Finding sensible PHYSEC solutions - Part 2

Applying Risk Assessments

In the previous instalment in this series, we looked at threat and risk, covering the high-level concepts in identifying the physical security risks to your organisation. This part looks at how to use that risk assessment.

Balancing detail:

Threats and risks can be expressed broadly (for example, the assessed threat of terrorism in New Zealand is Medium). A broad threat and risk analysis will, however, yield broad results, which may be less helpful when looking at specific risk mitigations.

Defining threats and risks in more detail can be beneficial – the more specific the risk, the more specific the risk mitigation. However, on the flip side, too much detail can become overwhelming and counterproductive.

A good place to start is to focus on the threats that are most relevant to your organisation. The categories in Table 1 of the first blog cover a wide gambit of threat sources and it is likely only a few will be particularly relevant to your organisation. Likewise, similar risks can sometimes be grouped together.

Handling risks:

Risks can be either tolerated, terminated, treated or transferred.

• Tolerate: Accept the risk without mitigation (or further mitigation). This may be employed when the risk consequence is assessed as being very low or the cost of mitigation is disproportionate to the risk rating. For example, just accept that tools will sometimes be stolen and need to be replaced. Tolerate is also employed once mitigations are applied to a risk to lower the rating to a level that is within the organisation’s risk appetite.

•  Terminate: Remove the object of the risk – for example, stop undertaking the work that requires tools to be stored at high crime sites.

•  Transfer: The risk is transferred to a third party. For example, the financial component of the risk of stolen tools can be transferred to an insurance company through an insurance policy.

•  Treat: Develop one or more options to mitigate the risk. This is usually the most appropriate option when it comes to physical security risks and is where physical security control measures come into play.

Determining where your organisation’s risk tolerance level, or risk appetite, sits is a key component of the risk assessment process. It gives a clear picture of what risks can be tolerated without mitigation and what physical security measures are needed to bring the other identified risks down to an acceptable level.

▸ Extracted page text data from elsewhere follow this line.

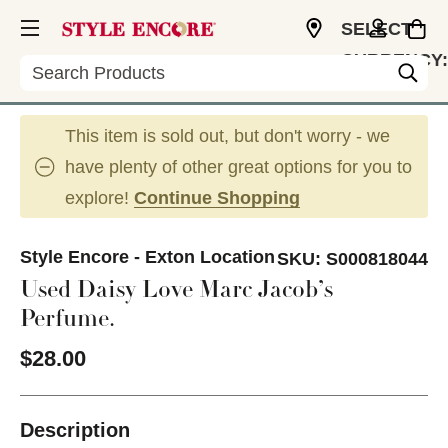
SELECT
CURRENCY:
Search
USD
This item is sold out, but don't worry - we
have plenty of other great options for you to
explore!
Continue Shopping
Style Encore - Exton Location
SKU:
S000818044
Used Daisy Love Marc Jacob’s
Perfume.
$28.00
Description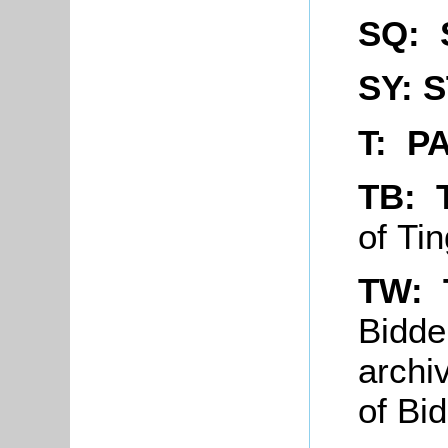
SQ: 
SY: 
T: P
TB: 
of Ti
TW: 
Bidde
archi
of Bi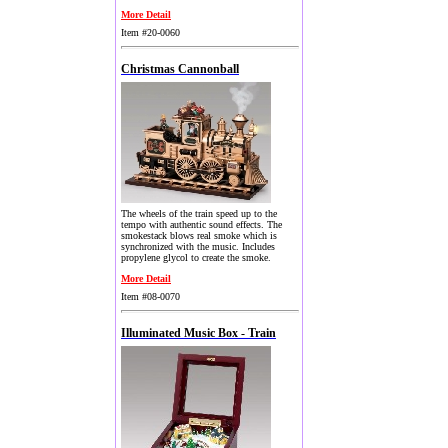
More Detail
Item #20-0060
Christmas Cannonball
The wheels of the train speed up to the
tempo with authentic sound effects. The
smokestack blows real smoke which is
synchronized with the music. Includes
propylene glycol to create the smoke.
More Detail
Item #08-0070
Illuminated Music Box - Train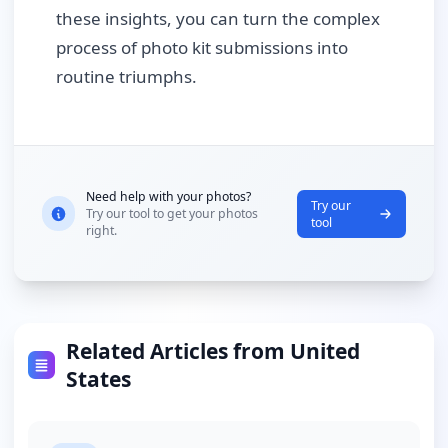
these insights, you can turn the complex
process of photo kit submissions into
routine triumphs.
Need help with your photos?
Try our
Try our tool to get your photos
tool
right.
Related Articles from United
States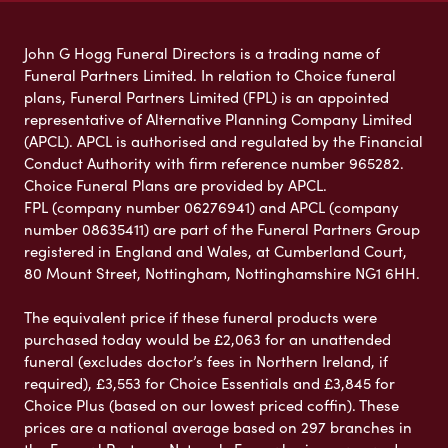
John G Hogg Funeral Directors is a trading name of
Funeral Partners Limited. In relation to Choice funeral
plans, Funeral Partners Limited (FPL) is an appointed
representative of Alternative Planning Company Limited
(APCL). APCL is authorised and regulated by the Financial
Conduct Authority with firm reference number 965282.
Choice Funeral Plans are provided by APCL.
FPL (company number 06276941) and APCL (company
number 08635411) are part of the Funeral Partners Group
registered in England and Wales, at Cumberland Court,
80 Mount Street, Nottingham, Nottinghamshire NG1 6HH.
The equivalent price if these funeral products were
purchased today would be £2,063 for an unattended
funeral (excludes doctor’s fees in Northern Ireland, if
required), £3,553 for Choice Essentials and £3,845 for
Choice Plus (based on our lowest priced coffin). These
prices are a national average based on 297 branches in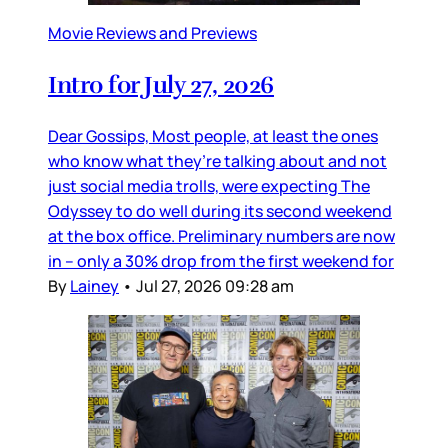
Movie Reviews and Previews
Intro for July 27, 2026
Dear Gossips, Most people, at least the ones
who know what they’re talking about and not
just social media trolls, were expecting The
Odyssey to do well during its second weekend
at the box office. Preliminary numbers are now
in – only a 30% drop from the first weekend for
By
Lainey
•
Jul 27, 2026 09:28 am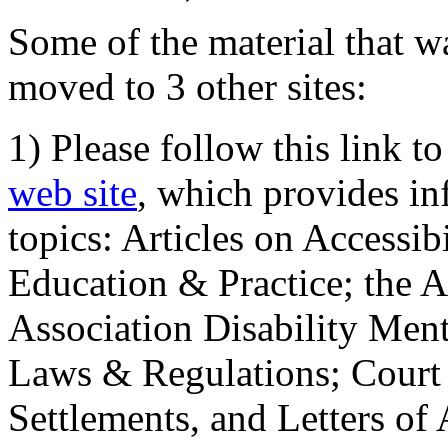
Some of the material that wa
moved to 3 other sites:
1) Please follow this link t
web site
, which provides in
topics: Articles on Accessi
Education & Practice; the 
Association Disability Ment
Laws & Regulations; Court 
Settlements, and Letters of 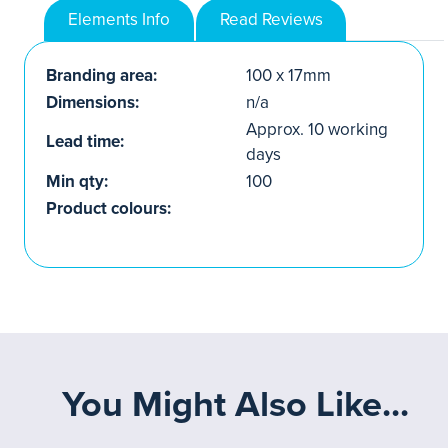
Elements Info
Read Reviews
Branding area:
100 x 17mm
Dimensions:
n/a
Approx. 10 working
Lead time:
days
Min qty:
100
Product colours:
You Might Also Like...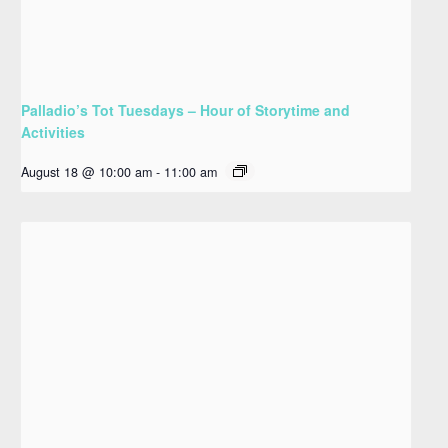
Palladio’s Tot Tuesdays – Hour of Storytime and
Activities
August 18 @ 10:00 am
-
11:00 am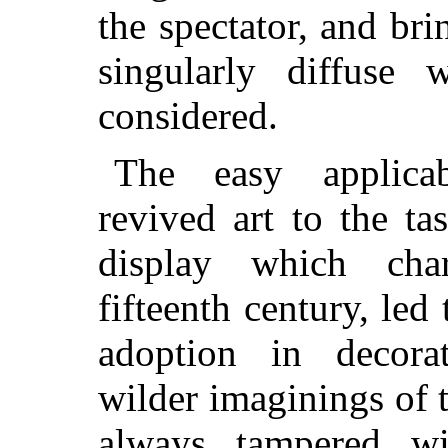
the spectator, and bri
singularly diffuse 
considered.
The easy applicab
revived art to the tas
display which char
fifteenth century, led 
adoption in decora
wilder imaginings of t
always tampered wi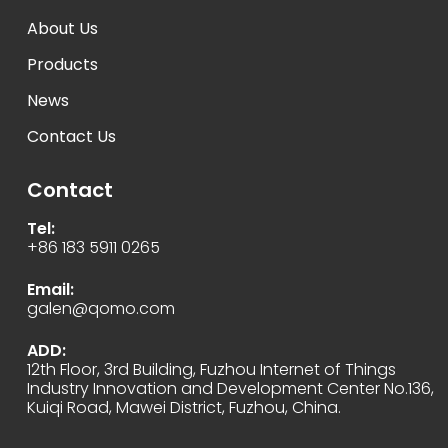
About Us
Products
News
Contact Us
Contact
Tel:
+86 183 5911 0265
Email:
galen@qomo.com
ADD:
12th Floor, 3rd Building, Fuzhou Internet of Things
Industry Innovation and Development Center No.136,
Kuiqi Road, Mawei District, Fuzhou, China.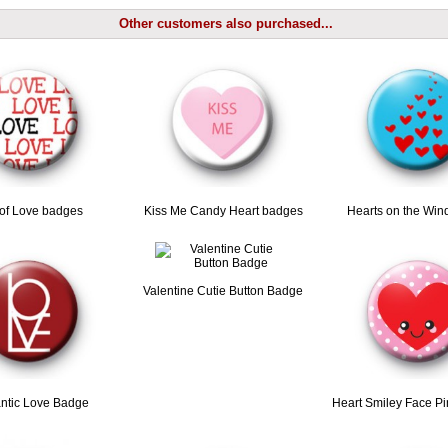
Other customers also purchased...
 of Love badges
Kiss Me Candy Heart badges
Hearts on the Win
Valentine Cutie Button Badge
tic Love Badge
Heart Smiley Face P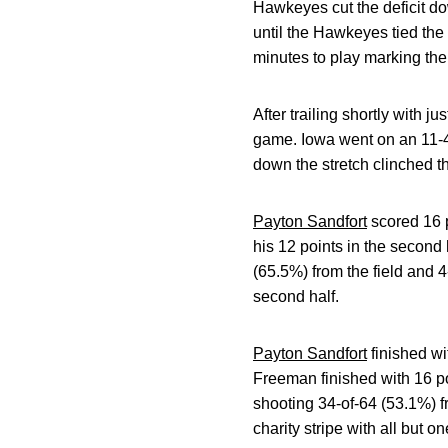
Hawkeyes cut the deficit d
until the Hawkeyes tied the
minutes to play marking their
After trailing shortly with j
game. Iowa went on an 11-4 
down the stretch clinched th
Payton Sandfort
scored 16 p
his 12 points in the second
(65.5%) from the field and 
second half.
Payton Sandfort
finished wi
Freeman finished with 16 p
shooting 34-of-64 (53.1%) f
charity stripe with all but 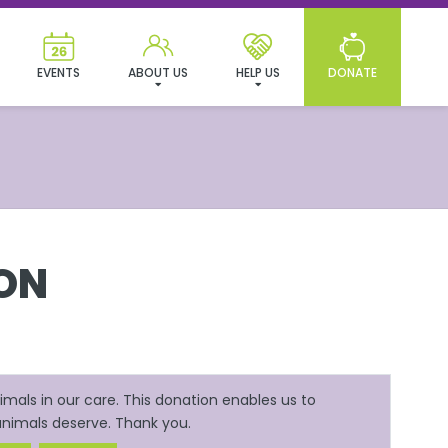
EVENTS
ABOUT US
HELP US
DONATE
ON
mals in our care. This donation enables us to
 animals deserve. Thank you.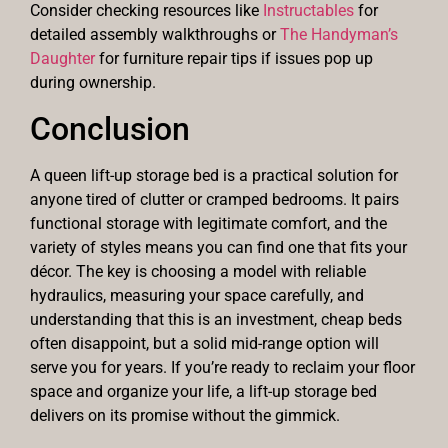
Consider checking resources like
Instructables
for
detailed assembly walkthroughs or
The Handyman’s
Daughter
for furniture repair tips if issues pop up
during ownership.
Conclusion
A queen lift-up storage bed is a practical solution for
anyone tired of clutter or cramped bedrooms. It pairs
functional storage with legitimate comfort, and the
variety of styles means you can find one that fits your
décor. The key is choosing a model with reliable
hydraulics, measuring your space carefully, and
understanding that this is an investment, cheap beds
often disappoint, but a solid mid-range option will
serve you for years. If you’re ready to reclaim your floor
space and organize your life, a lift-up storage bed
delivers on its promise without the gimmick.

A risk can be mitigated by either reducing the likelihood of a threat action or event occurring, or by reducing the consequence or impact on your organisation should the threat action or event occur. Risk mitigation measures will generally operate on one or both of these risk aspects. For example, storing tools in a more robust shed with a high grade lock will make it harder to access the tools, thus reducing the likelihood they will be stolen. Ensuring a second set of tools is available at another site means work can continue even if one set of tools is stolen, thus reducing the impact of the tools being stolen.

In part one we looked at threat and risk, along with how to develop a set of physical security risks for your organisation. In part two we looked at how to put these identified risks into context within your organisation. In the next part we will diverge slightly and look at some of the concepts and principles around physical security and how they apply to physical security control measures before bringing all the components together in the final part.